━━━━━ Extracted records ━━━━━
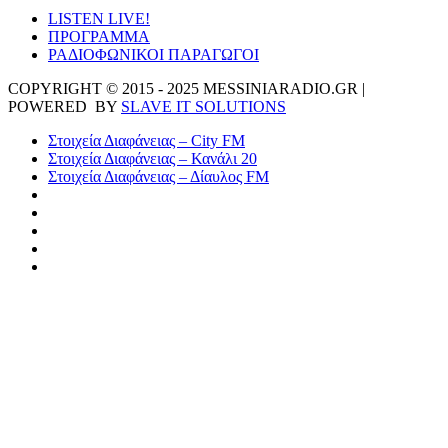
LISTEN LIVE!
ΠΡΟΓΡΑΜΜΑ
ΡΑΔΙΟΦΩΝΙΚΟΙ ΠΑΡΑΓΩΓΟΙ
COPYRIGHT © 2015 - 2025 MESSINIARADIO.GR |
POWERED BY
SLAVE IT SOLUTIONS
Στοιχεία Διαφάνειας – City FM
Στοιχεία Διαφάνειας – Κανάλι 20
Στοιχεία Διαφάνειας – Δίαυλος FM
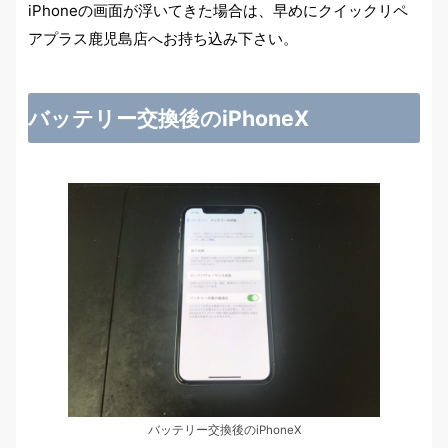
iPhoneの画面が浮いてきた場合は、早めにクイックリペ
アプラス鹿児島店へお持ち込み下さい。
バッテリー交換後のiPhoneX
バッテリー交換後のiPhoneX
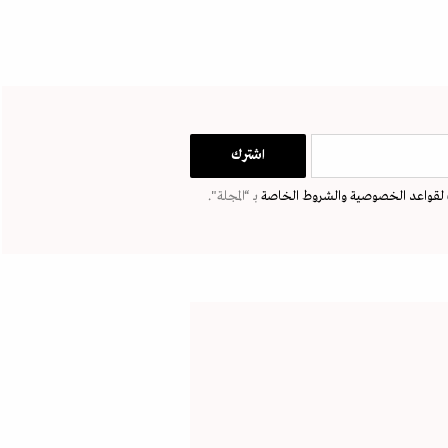
لقواعد الخصوصية
والشروط الخاصة
بـ “المجلة".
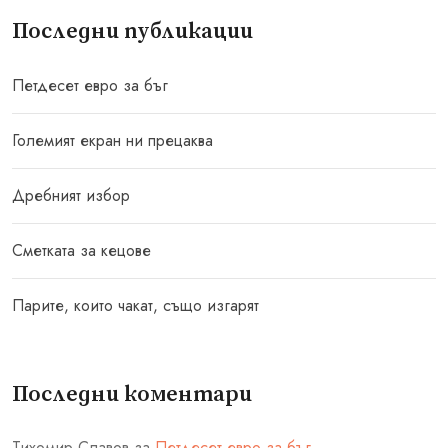
Последни публикации
Петдесет евро за бъг
Големият екран ни прецаква
Дребният избор
Сметката за кецове
Парите, които чакат, също изгарят
Последни коментари
Тихомир Славов
за
Петдесет евро за бъг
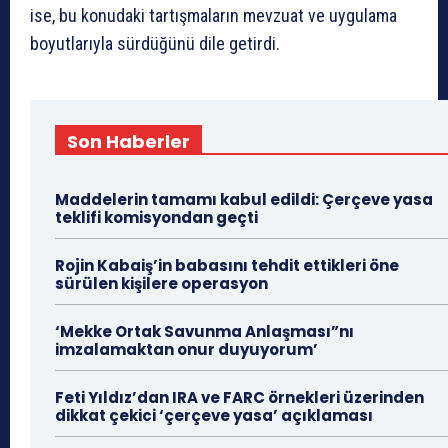
ise, bu konudaki tartışmaların mevzuat ve uygulama
boyutlarıyla sürdüğünü dile getirdi.
Son Haberler
Maddelerin tamamı kabul edildi: Çerçeve yasa
teklifi komisyondan geçti
Rojin Kabaiş’in babasını tehdit ettikleri öne
sürülen kişilere operasyon
‘Mekke Ortak Savunma Anlaşması”nı
imzalamaktan onur duyuyorum’
Feti Yıldız’dan IRA ve FARC örnekleri üzerinden
dikkat çekici ‘çerçeve yasa’ açıklaması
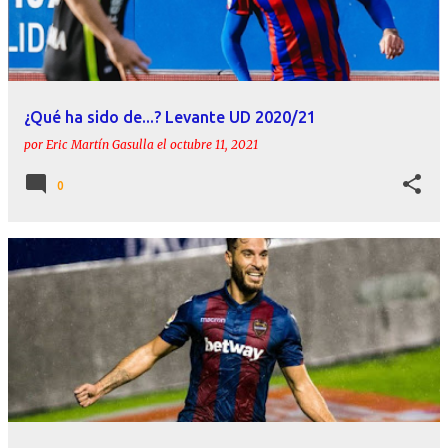
r
a
d
a
¿Qué ha sido de...? Levante UD 2020/21
s
por
Eric Martín Gasulla
el
octubre 11, 2021
0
━━━━━
- **Aim of the exercise**
Could you write out the lines from the one containing "Последни публикации" through the end of the records, changing every "евро" to "долара", keeping everything else as it is, and leaving out the pictures?

- **Written solution**
Последни публикации
Петдесет долара за бъг
Големият екран ни прецаква
Дребният избор
Сметката за кецове
Парите, които чакат, също изгарят
Последни коментари
Тихомир Славов
за
Петдесет долара за бъг
ise, bu konudaki tartışmaların mevzuat ve uygulama
boyutlarıyla sürdüğünü dile getirdi.
Son Haberler
Maddelerin tamamı kabul edildi: Çerçeve yasa
teklifi komisyondan geçti
Rojin Kabaiş’in babasını tehdit ettikleri öne
sürülen kişilere operasyon
‘Mekke Ortak Savunma Anlaşması”nı
imzalamaktan onur duyuyorum’
Feti Yıldız’dan IRA ve FARC örnekleri üzerinden
dikkat çekici ‘çerçeve yasa’ açıklaması
r
a
d
a
¿Qué ha sido de...? Levante UD 2020/21
s
por
Eric Martín Gasulla
el
octubre 11, 2021
0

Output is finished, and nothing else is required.